Monday, 13 June 2011

Protecting Children

Welcome to overblown media panic, the June edition 2011. Our subject is the sexualisation of children, which I'm sure you will all agree is a bad thing, unless your name is Paul Francis Gadd (Gary Glitter). Apparently much that is wrong with Britain is the attempt by wicked companies and advertisers to turn pre-pubescents into gyrating junior pole dancers. JK does wonder if Stripper Barbie, the Belle de Jour children's pillowcases and My Little Pony Horse Brothel were a step to far. The tricks horses do should be trotting in unison, not dressed in in PVC nurses uniforms.

It's all started by a report prepared by the Mothers Union - an interesting organisation that isn't a union and whose Chief Executive, Reg Bailey, is a man.  David Cameron is all in favour of the proposals - of course the animated shop dummy would be supportive, a man who resembles a regency painting of a Duke only with less depth of character than the canvas he's painted on. In a desperate attempt to live down his Bullingdon days, Dave will do or say anything to prove he has moral worth. One question has always troubled JK - when those Bullingdon boys were prancing round Oxford in blue velvet tailcoats like braying bell ends, where was a bunch of vicious bike chain-wielding hoodlums when you needed them?

JK digresses, though it's hard to shake an image of Boris Johnson being forced to eat his own bow tie by a group of street toughs...ah we can but dream. So the alleged issue is the destruction of our children's innocence. It all sounds very familiar. Back in the early 1980s, when New York was gripped by gang violence and a crack epidemic, people blamed the breakdown on society on films like Driller Killer. By the same weird logic, as in no logic at all, lad's mags are 'a problem'. Retailers will be encouraged to sell the likes of FHM  and Nuts in brown paper covers. It is understandable that their journalism should be treated like waste paper fit for recycling as their writing compromises hitting cut and paste on copy  from PR firms pushing some car, watch, suit or stupid gizmo that nobody wants or needs. Maybe a City Boy out of his tree of Columbian talc would buy an exact replica of Doctor No's chair for £4000, but for the rest of us these magazines are mostly adverts interspersed with ladies not wearing very much. The  real question however is this: does looking at picture of Holly Willoughby in her underwear lead to end of civilisation?

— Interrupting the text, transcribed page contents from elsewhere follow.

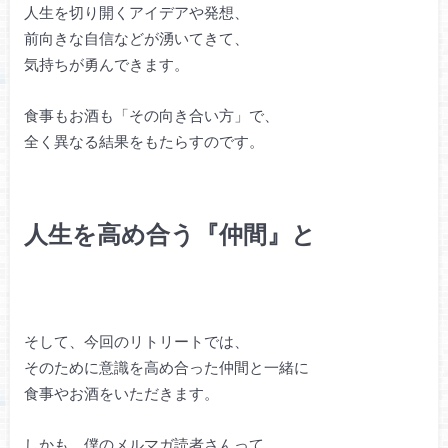
人生を切り開くアイデアや発想、
前向きな自信などが湧いてきて、
気持ちが勇んできます。
食事もお酒も「その向き合い方」で、
全く異なる結果をもたらすのです。
人生を高め合う『仲間』と
そして、今回のリトリートでは、
そのために意識を高め合った仲間と一緒に
食事やお酒をいただきます。
しかも、僕のメルマガ読者さんって、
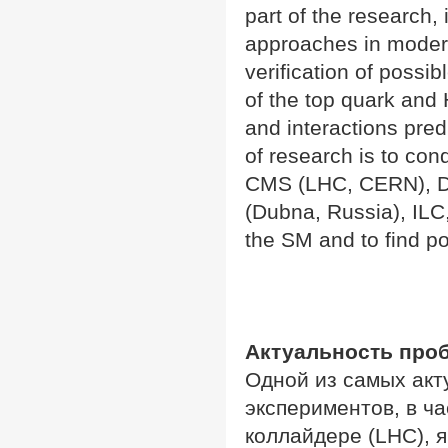
part of the research,
approaches in moder
verification of possib
of the top quark and 
and interactions pre
of research is to con
CMS (LHC, CERN), D0
(Dubna, Russia), ILC,
the SM and to find po
Актуальность про
Одной из самых акт
экспериментов, в ч
коллайдере (LHC), я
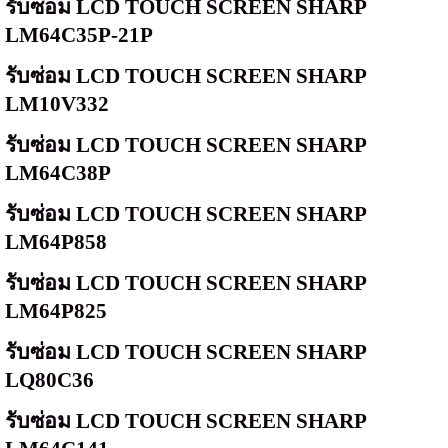
รับซ่อม
LCD TOUCH SCREEN SHARP
LM64C35P-21P
รับซ่อม
LCD TOUCH SCREEN SHARP
LM10V332
รับซ่อม
LCD TOUCH SCREEN SHARP
LM64C38P
รับซ่อม
LCD TOUCH SCREEN SHARP
LM64P858
รับซ่อม
LCD TOUCH SCREEN SHARP
LM64P825
รับซ่อม
LCD TOUCH SCREEN SHARP
LQ80C36
รับซ่อม
LCD TOUCH SCREEN SHARP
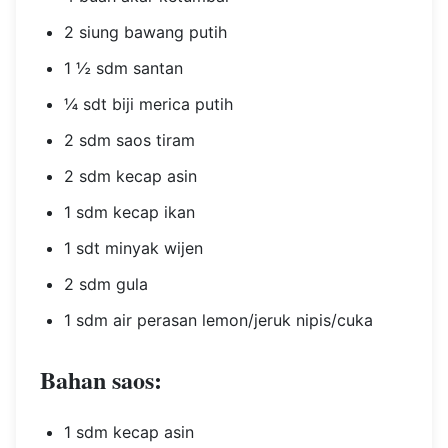
2 siung bawang putih
1 ½ sdm santan
¼ sdt biji merica putih
2 sdm saos tiram
2 sdm kecap asin
1 sdm kecap ikan
1 sdt minyak wijen
2 sdm gula
1 sdm air perasan lemon/jeruk nipis/cuka
Bahan saos:
1 sdm kecap asin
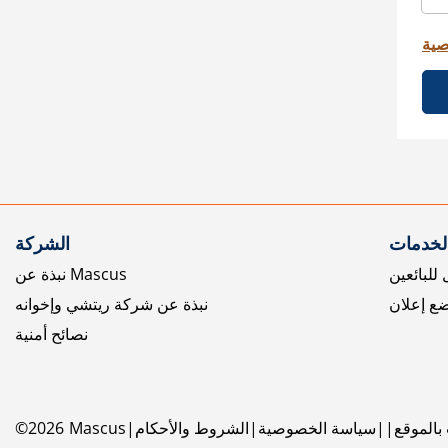
صية
الخدمات
الشركة
للبائعين
نبذة عن Mascus
ع إعلان
نبذة عن شركة ريتشي وإخوانه
نصائح أمنية
بالموقع
سياسة الخصوصية
الشروط والأحكام
Mascus
2026
©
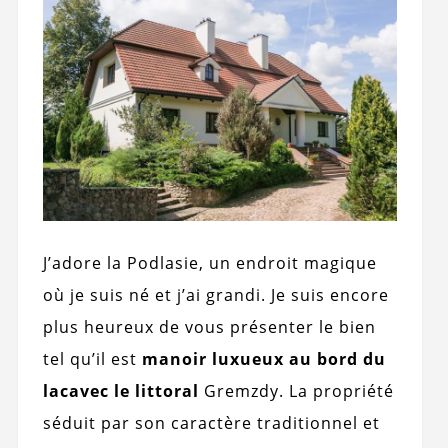
J’adore la Podlasie, un endroit magique
où je suis né et j’ai grandi. Je suis encore
plus heureux de vous présenter le bien
tel qu’il est
manoir luxueux au bord du
lac
avec le littoral
Gremzdy. La propriété
séduit par son caractère traditionnel et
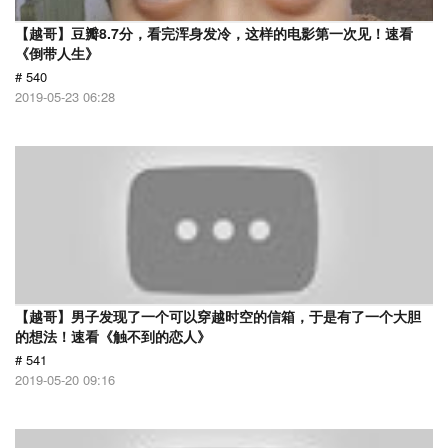
【越哥】豆瓣8.7分，看完浑身发冷，这样的电影第一次见！速看
《倒带人生》
# 540
2019-05-23 06:28
【越哥】男子发现了一个可以穿越时空的信箱，于是有了一个大胆
的想法！速看《触不到的恋人》
# 541
2019-05-20 09:16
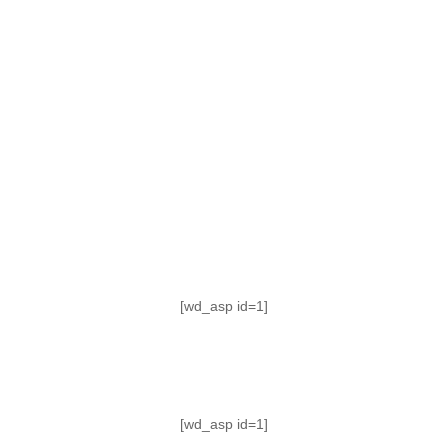
TABLA DE POSICIONES
FIXTURE
#AguanteFemenino
[wd_asp id=1]
[wd_asp id=1]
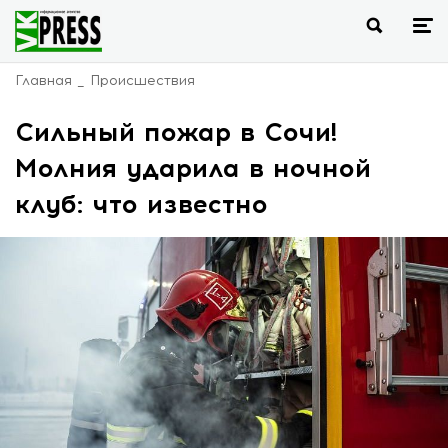
Главная
Происшествия
Сильный пожар в Сочи!
Молния ударила в ночной
клуб: что известно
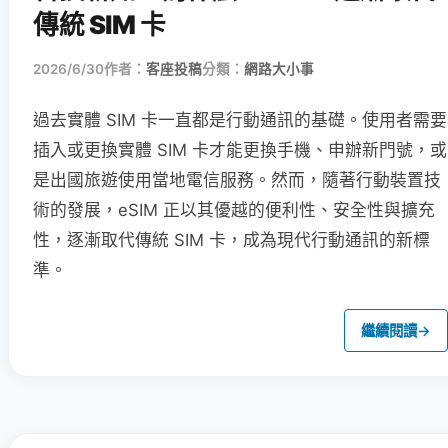
傳統 SIM 卡
2026/6/30
作者：
客座投稿
分類：
網路大小事
過去實體 SIM 卡一直都是行動通訊的基礎。使用者需要
插入或更換實體 SIM 卡才能更換手機、申辦新門號，或
是出國旅遊使用當地電信服務。然而，隨著行動裝置技
術的發展，eSIM 正以其優越的便利性、安全性與擴充
性，逐漸取代傳統 SIM 卡，成為現代行動通訊的新標
準。
繼續閱讀
→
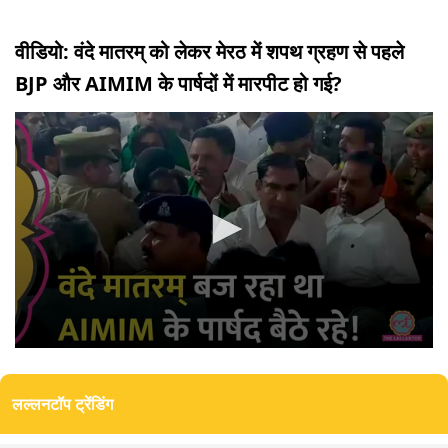
वीडियो: वंदे मातरम् को लेकर मेरठ में शपथ ग्रहण से पहले
BJP और AIMIM के पार्षदों में मारपीट हो गई?
0
seconds
of
लल्लनटॉप ट्रेंडिंग
3
minutes,
4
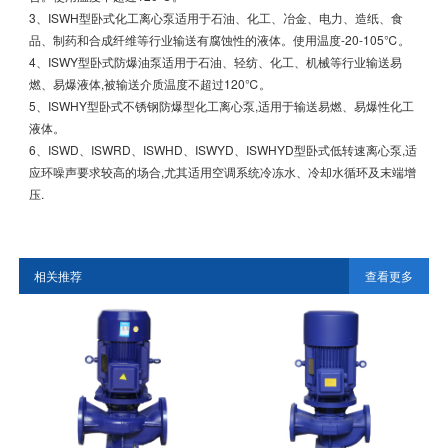
3、ISWH型卧式化工离心泵适用于石油、化工、冶金、电力、造纸、食
品、制药和合成纤维等行业输送有腐蚀性的液体。使用温度-20-105℃。
4、ISWY型卧式防爆油泵适用于石油、轻纺、化工、机械等行业输送易
燃、易爆液体,被输送介质温度不超过120℃。
5、ISWHY型卧式不锈钢防爆型化工离心泵,适用于输送易燃、易爆性化工
液体。
6、ISWD、ISWRD、ISWHD、ISWYD、ISWHYD型卧式低转速离心泵,适
应环噪声要求较高的场合,尤其适用空调系统冷冻水、冷却水循环及末端增
压.
相关推荐
查看更多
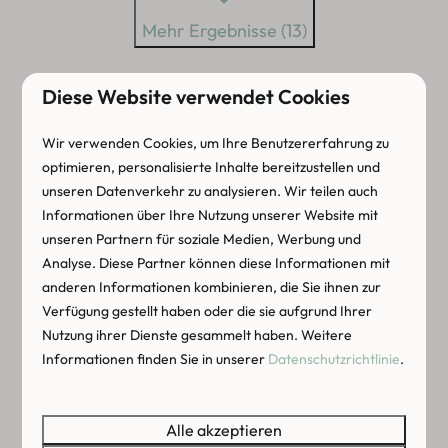
Mehr Ergebnisse (13)
Diese Website verwendet Cookies
ÜBERNACHTEN AUF UNSEREM
Wir verwenden Cookies, um Ihre Benutzererfahrung zu
CAMPINGPLATZ IN ZEELAND
optimieren, personalisierte Inhalte bereitzustellen und
unseren Datenverkehr zu analysieren. Wir teilen auch
MIT SCHWIMMBAD
Informationen über Ihre Nutzung unserer Website mit
unseren Partnern für soziale Medien, Werbung und
Auf dem Campingplatz Zonneweelde können Sie
Analyse. Diese Partner können diese Informationen mit
anderen Informationen kombinieren, die Sie ihnen zur
luxuriöses Camping in Glampingunterkünften
Verfügung gestellt haben oder die sie aufgrund Ihrer
genießen, darunter Strandlofts, Wanderhütten
Nutzung ihrer Dienste gesammelt haben. Weitere
und Luxus-Chalets für ein einzigartiges
Informationen finden Sie in unserer
Datenschutzrichtlinie
.
Urlaubserlebnis an der Küste von Zeeuws-
Vlaanderen. Sie können auch auf einem unserer
Alle akzeptieren
Campingstellplätze übernachten. Möchten Sie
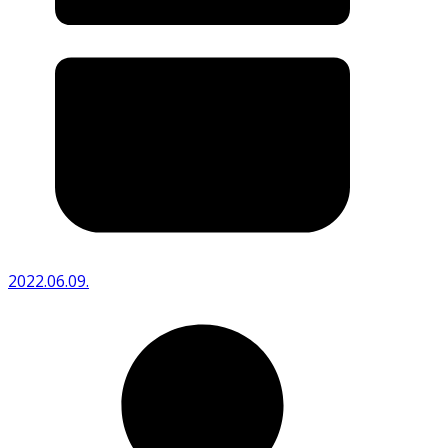
2022.06.09.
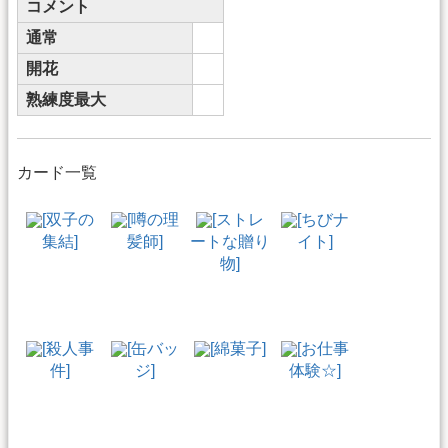
コメント
通常
開花
熟練度最大
カード一覧
[双子の
[噂の理
[ストレ
[ちびナ
集結]
髪師]
ートな贈り
イト]
物]
[殺人事
[缶バッ
[綿菓子]
[お仕事
件]
ジ]
体験☆]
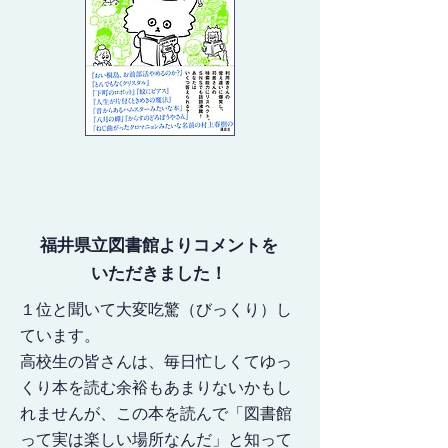
福井県立図書館よりコメントを
いただきました！
１位と聞いて大変吃驚（びっくり）し
ています。
高校生の皆さんは、毎日忙しくてゆっ
くり本を読む余裕もあまりないかもし
れませんが、この本を読んで「図書館
って実は楽しい場所なんだ」と知って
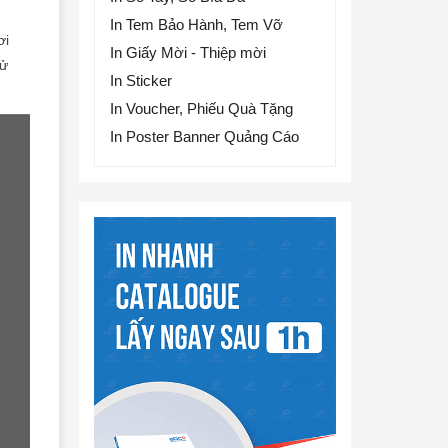
In Tem Bảo Hành, Tem Vỡ
ơi
In Giấy Mời - Thiệp mời
sử
In Sticker
In Voucher, Phiếu Quà Tặng
In Poster Banner Quảng Cáo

The answer in case you were in any doubt is no. Lads mags may be puerile and silly, but they are mostly harmless. What's more like most magazines, their circulation is on the wane. The internet, that vast repository of naked ladies, is just too powerful and costs nothing to access. However, JK feels that as usual politicians and campaigners missed the real problem on newspaper stands. If we are concerned about actual harm to impressionable minds, then what about women's magazines that pump an endless stream of unattainable body images into young girls' minds. Technically the body shapes are obtainable if you are a 13 year old boy dressed like a girl or an adult woman who never eats, or if she does, it's half a lettuce leaf (organic naturally) once every alternate Tuesday which she then promptly throws up into her toilet, a crystal skull designed by Damien Hirst.   If you want to help your children, then get them playing sport, eating a balanced diet and leave the stick-thin, chain-smoking, coke-tooting, flight-attendant-assaulting, lollipop-head models on the middle shelf along with their alcoholic, anti-Semitic designers.